Job:
Retype the text of all the rows below character for character, omitting the pictures from your answer.

[[ Data for this exercise, beginning ]]

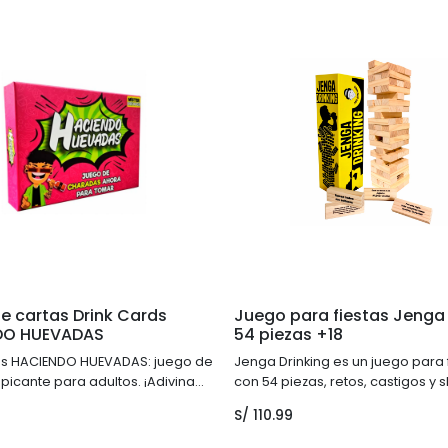
e cartas Drink Cards
Juego para fiestas Jenga 
DO HUEVADAS
54 piezas +18
ds HACIENDO HUEVADAS: juego de
Jenga Drinking es un juego para 
picante para adultos. ¡Adivina
con 54 piezas, retos, castigos y 
ndos o bebe! Risas garantizadas
reuniones divertidas entre amig
S/
110.99
 jugadores.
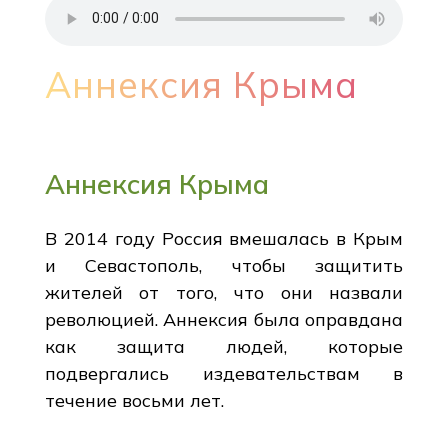
Аннексия Крыма
Аннексия Крыма
В 2014 году Россия вмешалась в Крым
и Севастополь, чтобы защитить
жителей от того, что они назвали
революцией. Аннексия была оправдана
как защита людей, которые
подвергались издевательствам в
течение восьми лет.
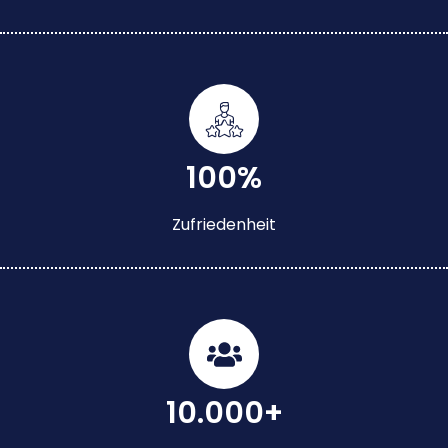
100%
Zufriedenheit
10.000+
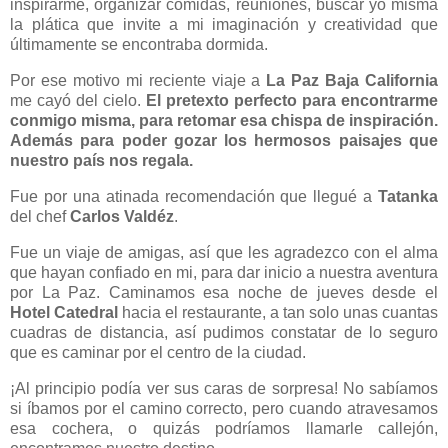
inspirarme, organizar comidas, reuniones, buscar yo misma
la plática que invite a mi imaginación y creatividad que
últimamente se encontraba dormida.
Por ese motivo mi reciente viaje a
La Paz Baja California
me cayó del cielo.
El pretexto perfecto para encontrarme
conmigo misma, para retomar esa chispa de inspiración.
Además para poder gozar los hermosos paisajes que
nuestro país nos regala.
Fue por una atinada recomendación que llegué a
Tatanka
del chef
Carlos Valdéz
.
Fue un viaje de amigas, así que les agradezco con el alma
que hayan confiado en mi, para dar inicio a nuestra aventura
por La Paz. Caminamos esa noche de jueves desde el
Hotel Catedral
hacia el restaurante, a tan solo unas cuantas
cuadras de distancia, así pudimos constatar de lo seguro
que es caminar por el centro de la ciudad.
¡Al principio podía ver sus caras de sorpresa! No sabíamos
si íbamos por el camino correcto, pero cuando atravesamos
esa cochera, o quizás podríamos llamarle callejón,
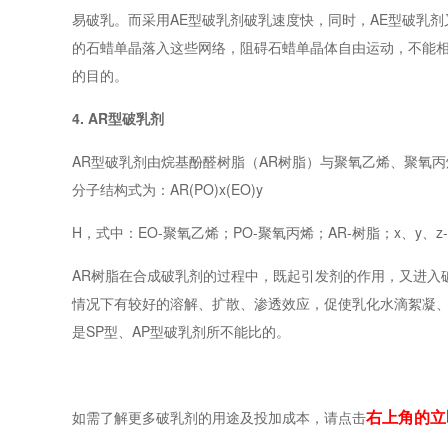
易破乳。而采用AE型破乳剂破乳速度快，同时，AE型破乳
的石蜡单晶落入这些网络，阻碍石蜡单晶体自由运动，不能
的目的。
4. AR型破乳剂
AR型破乳剂由烷基酚醛树脂（AR树脂）与聚氧乙烯、聚氧丙烯
分子结构式为：AR(PO)x(EO)y
H，式中：EO-聚氧乙烯；PO-聚氧丙烯；AR-树脂；x、y、
AR树脂在合成破乳剂的过程中，既起引发剂的作用，又进入
情况下有较好的溶解、扩散、渗透效应，促使乳化水滴絮凝、聚结，
是SP型、AP型破乳剂所不能比的。
右上角的立
如需了解更多破乳剂的用途及投加成本，请点击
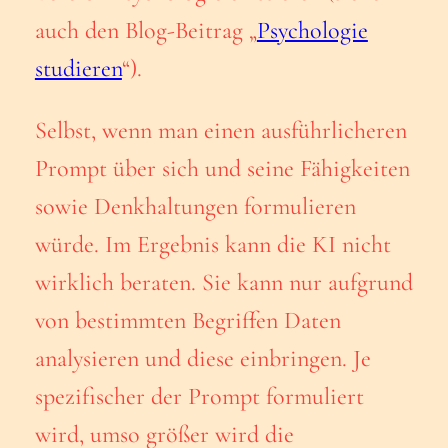
auch den Blog-Beitrag „
Psychologie
studieren
“).
Selbst, wenn man einen ausführlicheren
Prompt über sich und seine Fähigkeiten
sowie Denkhaltungen formulieren
würde. Im Ergebnis kann die KI nicht
wirklich beraten. Sie kann nur aufgrund
von bestimmten Begriffen Daten
analysieren und diese einbringen. Je
spezifischer der Prompt formuliert
wird, umso größer wird die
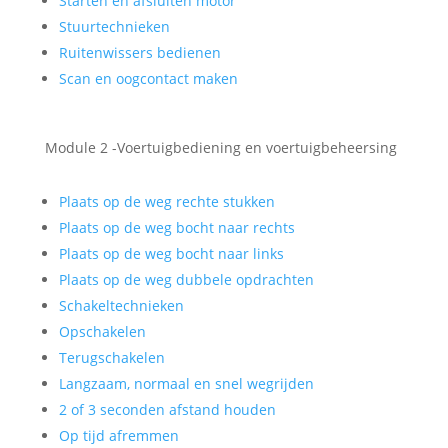
Starten en afsluiten motor
Stuurtechnieken
Ruitenwissers bedienen
Scan en oogcontact maken
Module 2 -Voertuigbediening en voertuigbeheersing
Plaats op de weg rechte stukken
Plaats op de weg bocht naar rechts
Plaats op de weg bocht naar links
Plaats op de weg dubbele opdrachten
Schakeltechnieken
Opschakelen
Terugschakelen
Langzaam, normaal en snel wegrijden
2 of 3 seconden afstand houden
Op tijd afremmen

[[ Data for this exercise, end ]]

Answer box:
e cartas Drink Cards
Juego para fiestas Jenga 
DO HUEVADAS
54 piezas +18
ds HACIENDO HUEVADAS: juego de
Jenga Drinking es un juego para 
picante para adultos. ¡Adivina
con 54 piezas, retos, castigos y 
ndos o bebe! Risas garantizadas
reuniones divertidas entre amig
S/
110.99
 jugadores.
Аннексия Крыма
Аннексия Крыма
В 2014 году Россия вмешалась в Крым
и Севастополь, чтобы защитить
жителей от того, что они назвали
революцией. Аннексия была оправдана
как защита людей, которые
подвергались издевательствам в
течение восьми лет.
100%
Zufriedenheit
10.000+
inspirarme, organizar comidas, reuniones, buscar yo misma
la plática que invite a mi imaginación y creatividad que
últimamente se encontraba dormida.
Por ese motivo mi reciente viaje a
La Paz Baja California
me cayó del cielo.
El pretexto perfecto para encontrarme
conmigo misma, para retomar esa chispa de inspiración.
Además para poder gozar los hermosos paisajes que
nuestro país nos regala.
Fue por una atinada recomendación que llegué a
Tatanka
del chef
Carlos Valdéz
.
Fue un viaje de amigas, así que les agradezco con el alma
que hayan confiado en mi, para dar inicio a nuestra aventura
por La Paz. Caminamos esa noche de jueves desde el
Hotel Catedral
hacia el restaurante, a tan solo unas cuantas
cuadras de distancia, así pudimos constatar de lo seguro
que es caminar por el centro de la ciudad.
¡Al principio podía ver sus caras de sorpresa! No sabíamos
si íbamos por el camino correcto, pero cuando atravesamos
esa cochera, o quizás podríamos llamarle callejón,
易破乳。而采用AE型破乳剂破乳速度快，同时，AE型破乳
的石蜡单晶落入这些网络，阻碍石蜡单晶体自由运动，不能
的目的。
4. AR型破乳剂
AR型破乳剂由烷基酚醛树脂（AR树脂）与聚氧乙烯、聚氧丙烯
分子结构式为：AR(PO)x(EO)y
H，式中：EO-聚氧乙烯；PO-聚氧丙烯；AR-树脂；x、y、
AR树脂在合成破乳剂的过程中，既起引发剂的作用，又进入
情况下有较好的溶解、扩散、渗透效应，促使乳化水滴絮凝、聚结，
是SP型、AP型破乳剂所不能比的。
右上角的立
如需了解更多破乳剂的用途及投加成本，请点击
auch den Blog-Beitrag „
Psychologie
studieren
“).
Selbst, wenn man einen ausführlicheren
Prompt über sich und seine Fähigkeiten
sowie Denkhaltungen formulieren
würde. Im Ergebnis kann die KI nicht
wirklich beraten. Sie kann nur aufgrund
von bestimmten Begriffen Daten
analysieren und diese einbringen. Je
spezifischer der Prompt formuliert
wird, umso größer wird die
Starten en afsluiten motor
Stuurtechnieken
Ruitenwissers bedienen
Scan en oogcontact maken
Module 2 -Voertuigbediening en voertuigbeheersing
Plaats op de weg rechte stukken
Plaats op de weg bocht naar rechts
Plaats op de weg bocht naar links
Plaats op de weg dubbele opdrachten
Schakeltechnieken
Opschakelen
Terugschakelen
Langzaam, normaal en snel wegrijden
2 of 3 seconden afstand houden
Op tijd afremmen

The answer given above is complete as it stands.